Five Questions: Alexandra

Welcome to MyOrthodoxFamily.com! Tell us who you are.

I am a gothic, artsy, mother of one who converted to Orthodoxy in 2018 from an eclectic Protestant/Evangelical background. I enjoy writing, singing, and reading. I’m a child abuse survivor and have a passion for allowing people to tell their stories instead of suppressing them. I’ve spent a very brief time overseas doing short-term missions work and learned a lot about culture and the world by working full-time at a missions organization before my conversion to Orthodoxy.

What do you most enjoy sharing? What do you feel most called to share? 

I most enjoy sharing things that others can relate to or draw strength from, particularly from my own life since it’s all I know and all I have. I want to be the sort of person who can inspire people to see their life or the lives of others in a different, more compassionate light. I desperately long to reflect Christ in my sharing. It’s a poor reflection, but I try and pray it gets at least a little clearer with each passing year.

The world of social media is complex. What do you see as difficult and as redemptive about sharing your journey in this way? 

The difficult thing about social media is that it’s easy to hide and harm.

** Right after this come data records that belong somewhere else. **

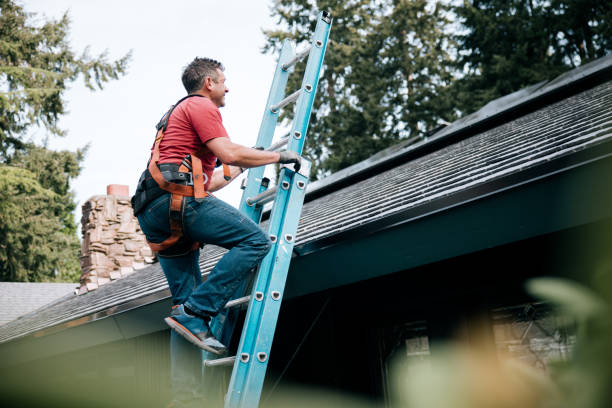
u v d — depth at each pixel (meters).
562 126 4.02
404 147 9.94
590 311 0.51
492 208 2.55
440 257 2.82
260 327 2.60
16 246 22.83
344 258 3.20
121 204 11.89
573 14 20.19
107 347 7.14
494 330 3.22
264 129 3.52
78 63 24.31
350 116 24.67
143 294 5.25
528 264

You don’t get the personal connection. You can’t see the hurt in someone’s eyes when you say something, so it’s easier to just blast someone with your anger and spite online than in person. I think we’re seeing the results of that in our culture: anger and fear are everywhere because it’s now easier to express them without needing to see their effects on others. On the other hand, you have such potential to reach a vast variety of people through social media that you never could otherwise. So, on the one hand, it’s difficult sharing my story because it exposes the very core of who I am to people’s misunderstanding and hate, but it could help inspire and reach someone who needs to hear it and know they aren’t alone. I think that’s worth the risk, if it makes even one person’s life all the better for hearing it.

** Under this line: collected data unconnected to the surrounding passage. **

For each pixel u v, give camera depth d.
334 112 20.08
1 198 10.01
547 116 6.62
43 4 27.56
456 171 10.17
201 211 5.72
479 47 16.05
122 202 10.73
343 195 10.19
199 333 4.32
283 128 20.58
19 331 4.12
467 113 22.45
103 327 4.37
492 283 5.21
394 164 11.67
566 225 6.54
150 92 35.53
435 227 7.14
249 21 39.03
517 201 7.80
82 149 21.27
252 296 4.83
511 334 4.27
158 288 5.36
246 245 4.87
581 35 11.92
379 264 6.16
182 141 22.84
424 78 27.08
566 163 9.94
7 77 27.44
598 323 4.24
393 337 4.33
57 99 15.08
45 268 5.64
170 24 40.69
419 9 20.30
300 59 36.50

What is your earliest, distinctly Orthodox memory? 

My grandparents’ farm sits just down the street from a Greek Orthodox Church. I spent many, many years as a child being driven past that church, and every time we passed, it caught my attention. I wanted to go inside. The unique architecture was unlike anything I’d ever seen. I couldn’t even really explain it. Something about it just pulled at me, deep within my soul. My mother told me in no uncertain terms that it wasn’t a church we Protestants associated with, but the longing lingered. I’d move away from the area as a pre-teen, but even when I’d return to visit, that church would call to me. When I finally converted to Orthodoxy and realized I was converting to the same type of church as that Greek Orthodox Church down the street, it felt as if my life had come full circle. During one of their food festivals, I was finally able to enter that church after over 30 years of longing, not as a bystander or a tourist but as someone who truly belonged in that church. I stood in that beautiful sanctuary and wept. It felt like everything in my life had finally clicked, and God had led me home. Most of my conversion story is like this: little things that in ways only God could orchestrate eventually colliding over the course of my life and thrusting me into the Orthodox Church, where I’d learn that I should’ve been there all along.

What do you hope will be the mark you leave on the world as you pass through it? 

I want to leave it better than I found it. I am beyond presuming that I’ll have some huge heroic story and reach millions of people for Christ or die in some blaze of glory or what have you. But if I could have just left the world a little better than I found it, have done more for the cause of Good than Evil, have made even one person better because of it and helped them see Christ more fully, that would be my wish.